* Work item
For this exercise, write out each entry below exactly, omitting the images.

Content starts

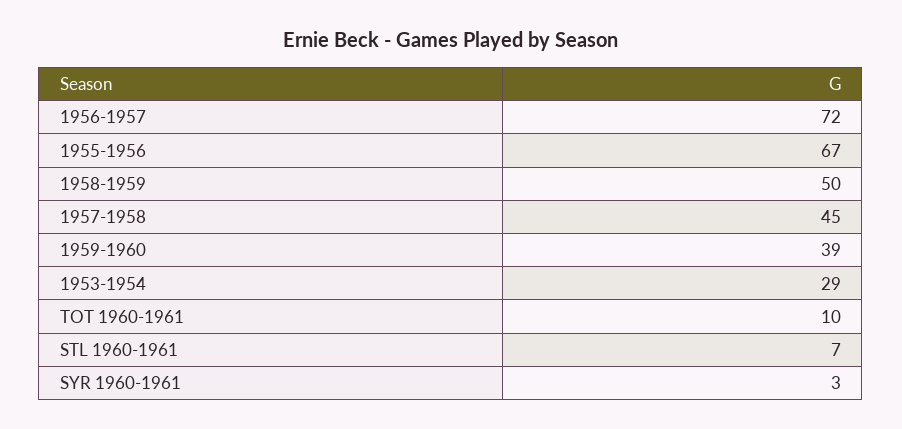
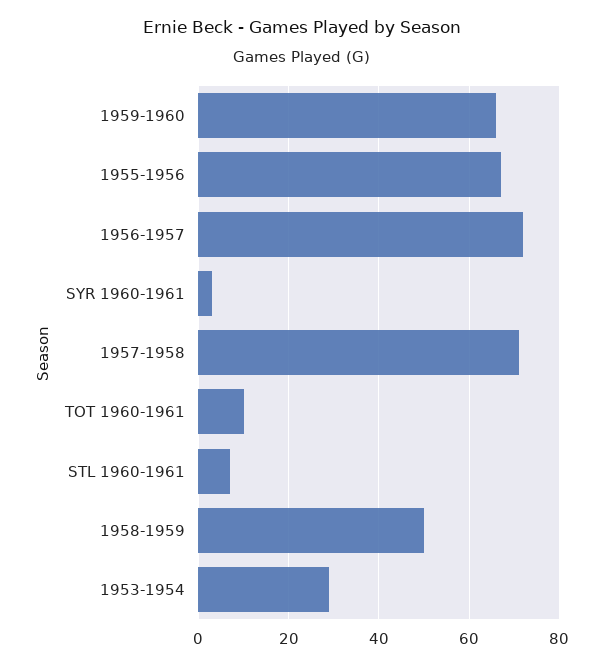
  {
    "1956-1957": 72,
    "1955-1956": 67,
    "1958-1959": 50,
-   "1957-1958": 45,
+   "1957-1958": 70,
-   "1959-1960": 39,
+   "1959-1960": 65,
    "1953-1954": 29,
    "TOT 1960-1961": 10,
    "STL 1960-1961": 7,
    "SYR 1960-1961": 3
  }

Content ends

* Answer below
  {
    "1956-1957": 72,
    "1955-1956": 67,
    "1958-1959": 50,
-   "1957-1958": 45,
+   "1957-1958": 70,
-   "1959-1960": 39,
+   "1959-1960": 65,
    "1953-1954": 29,
    "TOT 1960-1961": 10,
    "STL 1960-1961": 7,
    "SYR 1960-1961": 3
  }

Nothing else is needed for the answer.